Given data:
'''

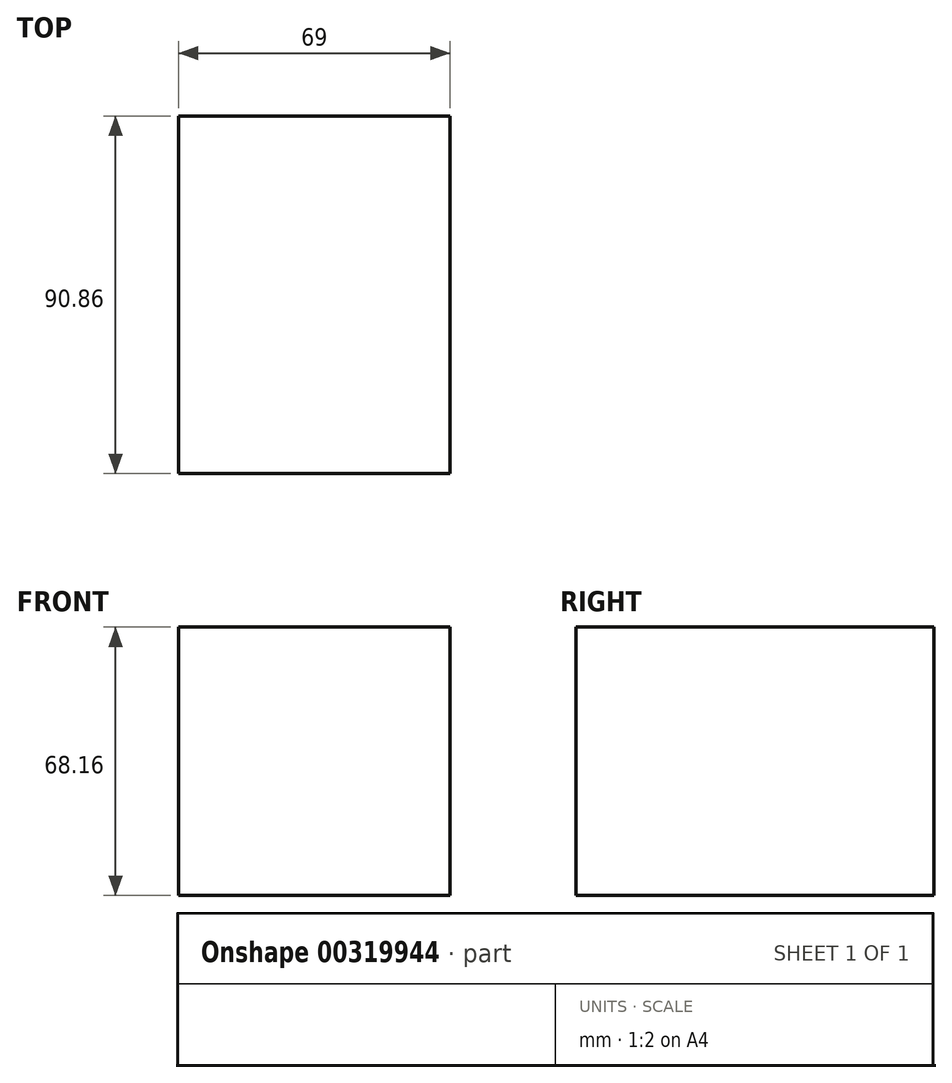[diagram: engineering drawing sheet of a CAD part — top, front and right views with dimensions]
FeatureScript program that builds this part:
annotation { "Feature Type Name" : "Feature", "Feature Type Description" : "" }
export const myFeature = defineFeature(function(context is Context, id is Id, definition is map)
    precondition{}
    {
        {
            var Q0;
            Q0=qCreatedBy(makeId("Top.planeOp"),FACE);
            var sketch = newSketch(context, id + "F0", { "sketchPlane" : qUnion([Q0])});
            skLineSegment(sketch, "E0.bottom", {"start": v(11.18, 12.29) * mm, "end": v(80.18, 12.29) * mm});
            skLineSegment(sketch, "E0.top", {"start": v(11.18, 103.15) * mm, "end": v(80.18, 103.15) * mm});
            skLineSegment(sketch, "E0.left", {"start": v(11.18, 12.29) * mm, "end": v(11.18, 103.15) * mm});
            skLineSegment(sketch, "E0.right", {"start": v(80.18, 12.29) * mm, "end": v(80.18, 103.15) * mm});
            skSolve(sketch);
        }
        {
            var Q0;
            Q0=makeQuery(id+"F0.imprint","IMPRINT",FACE,{"disambiguationData":[TD([[makeQuery(id+"F0.imprint","IMPRINT",EDGE,{"derivedFrom":sQuery(id+"F0.wireOp",EDGE,"E0.bottom")}),1.0]])]});
            extrude(context, id + "F1", {"entities" : qUnion([Q0]), "depth" : 68.16 * mm});
        }
    });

'''

What is required: Rewrite every line of the records above as a numbered list, skipping any blank lines and leaving out the pictures.

Task solution:
1. [diagram: engineering drawing sheet of a CAD part — top, front and right views with dimensions]
2. FeatureScript program that builds this part:
3. annotation { "Feature Type Name" : "Feature", "Feature Type Description" : "" }
4. export const myFeature = defineFeature(function(context is Context, id is Id, definition is map)
5.     precondition{}
6.     {
7.         {
8.             var Q0;
9.             Q0=qCreatedBy(makeId("Top.planeOp"),FACE);
10.             var sketch = newSketch(context, id + "F0", { "sketchPlane" : qUnion([Q0])});
11.             skLineSegment(sketch, "E0.bottom", {"start": v(11.18, 12.29) * mm, "end": v(80.18, 12.29) * mm});
12.             skLineSegment(sketch, "E0.top", {"start": v(11.18, 103.15) * mm, "end": v(80.18, 103.15) * mm});
13.             skLineSegment(sketch, "E0.left", {"start": v(11.18, 12.29) * mm, "end": v(11.18, 103.15) * mm});
14.             skLineSegment(sketch, "E0.right", {"start": v(80.18, 12.29) * mm, "end": v(80.18, 103.15) * mm});
15.             skSolve(sketch);
16.         }
17.         {
18.             var Q0;
19.             Q0=makeQuery(id+"F0.imprint","IMPRINT",FACE,{"disambiguationData":[TD([[makeQuery(id+"F0.imprint","IMPRINT",EDGE,{"derivedFrom":sQuery(id+"F0.wireOp",EDGE,"E0.bottom")}),1.0]])]});
20.             extrude(context, id + "F1", {"entities" : qUnion([Q0]), "depth" : 68.16 * mm});
21.         }
22.     });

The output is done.